As I write this, there is suspense over the fate of the ongoing farmer protests and the new farm laws that have sparked them. Eight rounds of negotiations between union government and farmer representatives have ended without a solution in sight, and what the Supreme Court (SC) says in a clutch of upcoming hearings could prompt unexpected budges and hardenings in positions. (SC has since pulled up the government for not working to resolve the crisis, the farmers have thanked the apex court but refused the suggestion of a committee).

Clearly nothing the farmers or government do or the SC orders will change what the farmers’ protests are conveying about our polity.

The farmers have kept the protests apolitical from the beginning. It’s isn’t difficult to guess why they decided to do so. One: Distance from the opposition would make it tougher for the government to dismiss the protests as politically motivated, lend the protests added credibility with the public at large. Two: Chances of the protests digressing from farm sector issues would be minimized. Three: Since ruling parties would rather bend before the people than their rivals, a favorable outcome could be easier to negotiate.

The thinking has pretty much held true. The farmers’ visible ownership of the protests has lent it credibility. There is more popular distrust about why the farm laws have been introduced than the Narendra Modi government has gotten accustomed to with other controversial laws it has brought in. Only the converted are running with slanderous labels that have been flung at the protestors. And, for once, the prime minister’s personal conviction isn’t proving enough to shore up his party’s and government’s position.

The protestors’ core demands have been clear and consistent all through. Non-farm issues around the state of Indian democracy and crony capitalism have been raised smartly, to lend context and weight to the core demands, not dilute their scope and focus.

Yes, the negotiations haven’t gone anywhere, but there’s been enough pressure on the government to regularly present itself at the negotiating table. It is no mean achievement against a government not exactly known for its flexibility. Unsurprisingly, the protests have come to be looked at as a refreshing assertion of people’s power at a particularly testing time for Indian democracy.
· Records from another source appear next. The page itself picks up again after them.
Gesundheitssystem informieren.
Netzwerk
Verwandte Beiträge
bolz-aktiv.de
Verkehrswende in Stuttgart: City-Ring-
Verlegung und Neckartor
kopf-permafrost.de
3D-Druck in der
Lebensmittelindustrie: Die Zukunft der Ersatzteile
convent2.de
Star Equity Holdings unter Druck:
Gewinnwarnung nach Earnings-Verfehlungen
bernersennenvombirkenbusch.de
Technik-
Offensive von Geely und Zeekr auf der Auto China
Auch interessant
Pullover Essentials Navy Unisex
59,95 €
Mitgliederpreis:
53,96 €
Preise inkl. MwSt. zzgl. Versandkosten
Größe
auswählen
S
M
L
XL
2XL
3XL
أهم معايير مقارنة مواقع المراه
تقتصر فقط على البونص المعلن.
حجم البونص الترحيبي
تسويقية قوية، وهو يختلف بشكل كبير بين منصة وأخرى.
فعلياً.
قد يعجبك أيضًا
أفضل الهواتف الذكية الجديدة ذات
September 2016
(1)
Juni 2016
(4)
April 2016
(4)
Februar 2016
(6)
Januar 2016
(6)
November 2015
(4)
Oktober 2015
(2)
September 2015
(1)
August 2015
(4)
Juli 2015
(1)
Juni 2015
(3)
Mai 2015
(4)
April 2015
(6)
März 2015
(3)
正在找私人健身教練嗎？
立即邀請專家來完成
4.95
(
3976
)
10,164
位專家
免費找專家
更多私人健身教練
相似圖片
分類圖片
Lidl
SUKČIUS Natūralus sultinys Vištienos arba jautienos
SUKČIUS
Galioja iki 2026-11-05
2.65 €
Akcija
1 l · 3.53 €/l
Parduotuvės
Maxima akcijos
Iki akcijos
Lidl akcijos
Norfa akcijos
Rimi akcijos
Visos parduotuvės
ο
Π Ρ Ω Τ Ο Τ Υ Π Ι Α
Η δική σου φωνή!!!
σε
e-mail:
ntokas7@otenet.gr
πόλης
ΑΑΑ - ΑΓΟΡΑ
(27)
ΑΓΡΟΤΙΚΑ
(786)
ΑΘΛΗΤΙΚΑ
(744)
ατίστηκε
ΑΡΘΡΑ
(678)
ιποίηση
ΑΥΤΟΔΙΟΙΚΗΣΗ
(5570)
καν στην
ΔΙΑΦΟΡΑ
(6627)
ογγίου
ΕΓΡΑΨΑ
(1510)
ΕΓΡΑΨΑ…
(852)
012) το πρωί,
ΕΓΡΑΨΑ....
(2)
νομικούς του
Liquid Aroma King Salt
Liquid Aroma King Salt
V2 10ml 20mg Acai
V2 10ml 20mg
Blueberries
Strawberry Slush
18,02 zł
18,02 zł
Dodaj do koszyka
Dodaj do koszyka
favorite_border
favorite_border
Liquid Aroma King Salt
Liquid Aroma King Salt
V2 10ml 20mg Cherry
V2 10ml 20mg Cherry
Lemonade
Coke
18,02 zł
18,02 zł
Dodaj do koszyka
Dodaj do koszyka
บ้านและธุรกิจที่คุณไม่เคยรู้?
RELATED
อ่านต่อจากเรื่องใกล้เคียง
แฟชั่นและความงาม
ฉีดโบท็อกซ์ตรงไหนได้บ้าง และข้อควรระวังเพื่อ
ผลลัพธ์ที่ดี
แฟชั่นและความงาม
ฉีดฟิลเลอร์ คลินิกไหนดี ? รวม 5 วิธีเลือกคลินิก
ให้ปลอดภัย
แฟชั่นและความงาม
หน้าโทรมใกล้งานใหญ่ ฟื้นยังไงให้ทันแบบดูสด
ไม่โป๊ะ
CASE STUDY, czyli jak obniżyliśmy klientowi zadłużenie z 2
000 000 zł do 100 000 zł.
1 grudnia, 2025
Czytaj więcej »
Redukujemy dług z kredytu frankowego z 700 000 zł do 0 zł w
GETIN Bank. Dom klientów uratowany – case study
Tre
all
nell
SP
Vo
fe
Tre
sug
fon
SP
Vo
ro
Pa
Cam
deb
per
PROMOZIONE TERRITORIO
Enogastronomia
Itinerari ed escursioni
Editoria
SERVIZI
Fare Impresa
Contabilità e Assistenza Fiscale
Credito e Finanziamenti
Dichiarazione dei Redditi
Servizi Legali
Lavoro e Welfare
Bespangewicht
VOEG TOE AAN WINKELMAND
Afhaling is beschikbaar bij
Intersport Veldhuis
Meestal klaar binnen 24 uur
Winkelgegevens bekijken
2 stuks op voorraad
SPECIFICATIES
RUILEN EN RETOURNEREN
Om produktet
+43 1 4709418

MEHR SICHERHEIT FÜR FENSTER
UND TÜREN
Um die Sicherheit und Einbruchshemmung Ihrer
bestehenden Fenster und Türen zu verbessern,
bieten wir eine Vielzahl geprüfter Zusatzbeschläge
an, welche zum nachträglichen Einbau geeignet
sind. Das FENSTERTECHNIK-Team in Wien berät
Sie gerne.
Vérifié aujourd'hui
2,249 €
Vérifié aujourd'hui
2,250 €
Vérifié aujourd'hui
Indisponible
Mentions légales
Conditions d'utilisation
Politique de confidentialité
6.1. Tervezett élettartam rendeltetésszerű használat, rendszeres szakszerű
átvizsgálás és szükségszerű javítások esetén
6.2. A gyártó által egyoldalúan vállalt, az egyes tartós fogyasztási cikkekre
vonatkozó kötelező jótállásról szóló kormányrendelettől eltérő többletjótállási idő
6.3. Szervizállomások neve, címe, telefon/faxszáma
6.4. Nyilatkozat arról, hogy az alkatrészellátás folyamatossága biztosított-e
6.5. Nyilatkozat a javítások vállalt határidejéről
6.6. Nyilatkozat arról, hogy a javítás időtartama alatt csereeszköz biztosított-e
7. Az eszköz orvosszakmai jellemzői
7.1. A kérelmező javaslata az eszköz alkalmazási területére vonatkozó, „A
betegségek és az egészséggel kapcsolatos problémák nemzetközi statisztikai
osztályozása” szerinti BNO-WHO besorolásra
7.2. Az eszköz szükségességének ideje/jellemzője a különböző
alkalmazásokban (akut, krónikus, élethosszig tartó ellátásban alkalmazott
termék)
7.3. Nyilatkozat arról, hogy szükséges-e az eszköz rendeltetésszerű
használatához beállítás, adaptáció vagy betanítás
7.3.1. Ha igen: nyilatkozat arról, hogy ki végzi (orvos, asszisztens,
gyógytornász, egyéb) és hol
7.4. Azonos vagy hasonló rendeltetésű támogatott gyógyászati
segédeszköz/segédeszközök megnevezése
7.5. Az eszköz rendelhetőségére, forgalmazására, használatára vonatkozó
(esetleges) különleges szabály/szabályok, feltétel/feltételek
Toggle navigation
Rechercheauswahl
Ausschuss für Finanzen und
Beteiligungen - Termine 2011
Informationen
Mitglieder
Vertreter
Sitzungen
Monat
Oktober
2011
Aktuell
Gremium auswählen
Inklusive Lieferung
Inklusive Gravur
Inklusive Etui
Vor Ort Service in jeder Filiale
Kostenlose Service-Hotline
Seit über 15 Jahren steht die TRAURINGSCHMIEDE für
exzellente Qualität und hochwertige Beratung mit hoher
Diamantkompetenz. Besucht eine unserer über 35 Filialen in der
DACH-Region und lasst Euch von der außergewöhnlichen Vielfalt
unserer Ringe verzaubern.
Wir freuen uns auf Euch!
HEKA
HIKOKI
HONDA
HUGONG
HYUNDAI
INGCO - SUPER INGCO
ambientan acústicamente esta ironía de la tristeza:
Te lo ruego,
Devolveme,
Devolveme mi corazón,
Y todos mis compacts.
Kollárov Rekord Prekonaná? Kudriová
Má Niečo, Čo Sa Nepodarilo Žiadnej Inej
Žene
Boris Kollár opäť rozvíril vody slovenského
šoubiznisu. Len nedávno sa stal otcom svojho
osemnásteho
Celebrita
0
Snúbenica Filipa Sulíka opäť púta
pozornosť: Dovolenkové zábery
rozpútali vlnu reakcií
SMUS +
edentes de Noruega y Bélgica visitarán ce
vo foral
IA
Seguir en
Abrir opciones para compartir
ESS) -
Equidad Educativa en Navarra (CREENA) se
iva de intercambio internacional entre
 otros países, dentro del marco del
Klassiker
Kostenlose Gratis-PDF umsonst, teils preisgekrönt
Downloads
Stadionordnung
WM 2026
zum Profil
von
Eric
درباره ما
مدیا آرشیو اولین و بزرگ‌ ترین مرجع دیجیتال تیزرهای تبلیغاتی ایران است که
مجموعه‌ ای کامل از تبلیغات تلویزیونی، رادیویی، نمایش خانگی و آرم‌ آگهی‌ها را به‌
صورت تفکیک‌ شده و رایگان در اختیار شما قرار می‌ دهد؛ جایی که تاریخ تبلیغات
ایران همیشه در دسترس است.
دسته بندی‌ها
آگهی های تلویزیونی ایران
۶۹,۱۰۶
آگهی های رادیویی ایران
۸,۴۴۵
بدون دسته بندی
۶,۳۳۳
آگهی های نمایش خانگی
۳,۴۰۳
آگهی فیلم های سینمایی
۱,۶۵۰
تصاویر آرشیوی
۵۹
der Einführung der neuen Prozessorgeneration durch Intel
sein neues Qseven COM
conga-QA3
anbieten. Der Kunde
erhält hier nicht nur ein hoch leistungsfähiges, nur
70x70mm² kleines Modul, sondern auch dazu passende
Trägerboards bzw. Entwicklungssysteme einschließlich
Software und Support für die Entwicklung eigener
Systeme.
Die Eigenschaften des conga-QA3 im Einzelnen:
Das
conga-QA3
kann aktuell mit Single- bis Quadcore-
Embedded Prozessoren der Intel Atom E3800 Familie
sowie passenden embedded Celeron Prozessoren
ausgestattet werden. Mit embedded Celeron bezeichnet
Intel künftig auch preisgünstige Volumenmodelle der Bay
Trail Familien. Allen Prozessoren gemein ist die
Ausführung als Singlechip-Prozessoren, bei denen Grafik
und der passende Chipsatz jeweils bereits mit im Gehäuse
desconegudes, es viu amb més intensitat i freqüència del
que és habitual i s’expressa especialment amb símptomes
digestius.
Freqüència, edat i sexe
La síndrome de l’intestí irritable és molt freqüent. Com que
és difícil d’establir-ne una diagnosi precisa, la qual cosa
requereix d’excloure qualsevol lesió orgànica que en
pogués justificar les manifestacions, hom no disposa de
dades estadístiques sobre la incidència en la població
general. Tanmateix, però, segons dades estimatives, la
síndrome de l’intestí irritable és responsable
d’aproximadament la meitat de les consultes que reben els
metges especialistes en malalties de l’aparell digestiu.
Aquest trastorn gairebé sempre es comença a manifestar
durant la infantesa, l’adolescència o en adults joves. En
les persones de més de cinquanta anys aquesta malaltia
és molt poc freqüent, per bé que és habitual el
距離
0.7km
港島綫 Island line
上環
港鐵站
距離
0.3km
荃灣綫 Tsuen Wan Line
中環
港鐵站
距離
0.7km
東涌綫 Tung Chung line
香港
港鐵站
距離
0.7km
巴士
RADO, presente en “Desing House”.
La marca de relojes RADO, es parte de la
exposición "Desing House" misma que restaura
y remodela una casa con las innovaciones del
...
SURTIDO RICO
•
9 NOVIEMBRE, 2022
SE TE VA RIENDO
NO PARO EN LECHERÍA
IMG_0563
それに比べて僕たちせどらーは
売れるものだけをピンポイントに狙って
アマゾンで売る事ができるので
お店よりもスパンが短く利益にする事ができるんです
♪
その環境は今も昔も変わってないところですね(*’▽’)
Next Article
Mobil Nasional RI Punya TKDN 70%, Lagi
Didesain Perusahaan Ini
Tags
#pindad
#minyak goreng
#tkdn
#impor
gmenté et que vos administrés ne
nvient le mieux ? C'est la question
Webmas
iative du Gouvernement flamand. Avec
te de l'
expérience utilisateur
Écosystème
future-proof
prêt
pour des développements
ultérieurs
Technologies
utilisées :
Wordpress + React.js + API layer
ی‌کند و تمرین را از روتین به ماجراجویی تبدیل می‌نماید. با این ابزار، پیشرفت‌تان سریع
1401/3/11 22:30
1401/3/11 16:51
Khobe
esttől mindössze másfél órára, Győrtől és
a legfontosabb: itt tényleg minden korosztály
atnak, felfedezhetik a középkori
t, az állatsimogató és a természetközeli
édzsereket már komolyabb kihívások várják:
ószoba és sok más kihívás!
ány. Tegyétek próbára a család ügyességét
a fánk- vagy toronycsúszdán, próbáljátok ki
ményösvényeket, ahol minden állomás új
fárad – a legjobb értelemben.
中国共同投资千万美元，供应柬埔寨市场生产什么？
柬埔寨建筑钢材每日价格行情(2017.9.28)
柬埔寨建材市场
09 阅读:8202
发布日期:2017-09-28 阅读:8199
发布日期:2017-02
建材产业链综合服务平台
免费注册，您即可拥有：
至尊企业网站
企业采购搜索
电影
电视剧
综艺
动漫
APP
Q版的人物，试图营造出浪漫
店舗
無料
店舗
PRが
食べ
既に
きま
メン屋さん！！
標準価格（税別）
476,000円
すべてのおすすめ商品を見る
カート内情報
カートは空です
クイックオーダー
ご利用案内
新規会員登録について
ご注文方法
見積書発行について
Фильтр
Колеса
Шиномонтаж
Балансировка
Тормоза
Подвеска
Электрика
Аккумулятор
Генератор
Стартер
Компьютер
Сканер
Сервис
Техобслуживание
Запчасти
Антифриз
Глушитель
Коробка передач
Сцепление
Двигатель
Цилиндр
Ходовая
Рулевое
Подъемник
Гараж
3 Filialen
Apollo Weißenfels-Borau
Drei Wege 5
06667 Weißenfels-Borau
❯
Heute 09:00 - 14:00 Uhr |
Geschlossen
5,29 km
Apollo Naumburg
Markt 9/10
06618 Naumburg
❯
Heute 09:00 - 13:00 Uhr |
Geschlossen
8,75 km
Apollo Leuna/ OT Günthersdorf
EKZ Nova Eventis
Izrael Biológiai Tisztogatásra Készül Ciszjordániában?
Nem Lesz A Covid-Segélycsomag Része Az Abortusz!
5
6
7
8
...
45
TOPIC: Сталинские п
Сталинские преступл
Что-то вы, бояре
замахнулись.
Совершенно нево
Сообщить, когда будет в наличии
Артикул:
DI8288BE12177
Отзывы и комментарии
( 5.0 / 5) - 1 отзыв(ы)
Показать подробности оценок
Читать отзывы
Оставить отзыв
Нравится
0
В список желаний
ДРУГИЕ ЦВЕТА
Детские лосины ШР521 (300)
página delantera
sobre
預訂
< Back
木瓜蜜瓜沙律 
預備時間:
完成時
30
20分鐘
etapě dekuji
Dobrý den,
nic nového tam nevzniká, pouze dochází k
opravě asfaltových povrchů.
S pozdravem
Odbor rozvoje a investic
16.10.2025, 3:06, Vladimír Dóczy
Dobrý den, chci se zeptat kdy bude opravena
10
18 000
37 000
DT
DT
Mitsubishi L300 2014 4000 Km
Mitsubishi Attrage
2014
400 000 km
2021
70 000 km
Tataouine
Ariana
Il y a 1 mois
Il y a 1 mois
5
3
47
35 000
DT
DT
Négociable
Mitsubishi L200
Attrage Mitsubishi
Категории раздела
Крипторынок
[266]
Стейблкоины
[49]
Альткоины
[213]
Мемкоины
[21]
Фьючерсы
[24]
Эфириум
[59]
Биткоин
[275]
How different would the situation be if the opposition was at the forefront of the protests? Its past actions and sins would have been invoked to mock its present position, a slew of unrelated issues would have been raised to cloud the debate, and the fate of the protests would have become twined with the image and deeds, alleged, imagined, and real, of the leaders, leaders’ ancestors, and parties championing them.

Of course, it is not the apolitical nature of the protests alone that explains the goodwill and response the protests are enjoying. Things haven’t reached a stage where farmers can be bracketed with, and battered like, Muslims and left-liberals, and that has been an important factor too.

So, the decision to keep the protests apolitical has helped. However that should not stop us from engaging with a fundamental question: What does the farmers’ decision to keep the protests apolitical signal?

Clearly, the farmers see better chances of success in keeping the opposition away than in partnering it. This is surely an unflattering view of the opposition, a comment on the trust it enjoys with the protesting groups, the perspective, nous, and energy it is expected to bring in pursuit of their cause.

There is perhaps an even more serious indictment of the ruling coalition in the protestors’ choice to keep the opposition at bay. It speaks of how the protestors see the ruling coalition, as a dispensation contemptuous of the opposition, too arrogant to engage in political negotiation, prone to interpreting its parliamentary majority as license to press ahead with contentious laws, and confident of managing unpleasant political fallouts of such laws.

The protesting farmers, indeed the citizenry at large, are thus engaging with a government that won’t listen, an opposition they can’t trust, overall a polity that inspires little confidence and compels matters to be taken in individuals’ own hands.

Of course, peaceful civic engagement is never too little, never mind the “too much democracy” line, but the prospect of a situation where hubris, inertia, and coercion disallow political parties from mediating issues that matter must concern us all. In the short run, it will limit the ambit of issues occupying public discourse. That’s worrying in itself, but the medium term implications – with legitimacy questions surfacing about the polity and social unrest fomented – could be worse.

If there’s a silver lining in all this, it is the space for meaningful politics it points to. The farmers would’ve been more amenable to political associations if there was a political party around with a proven record of speaking for them.

There are other issues - citizenship and corruption come to my mind immediately - on which citizens have refused to take political overreach lying down. One of these actually threw up a political party, the Aam Aadmi Party, that hasn’t done badly for itself, though it has some distance to travel before it lives up to its original promise.

The larger point holds though: Being apolitical is more of a compulsion than a choice, and it is time this started changing.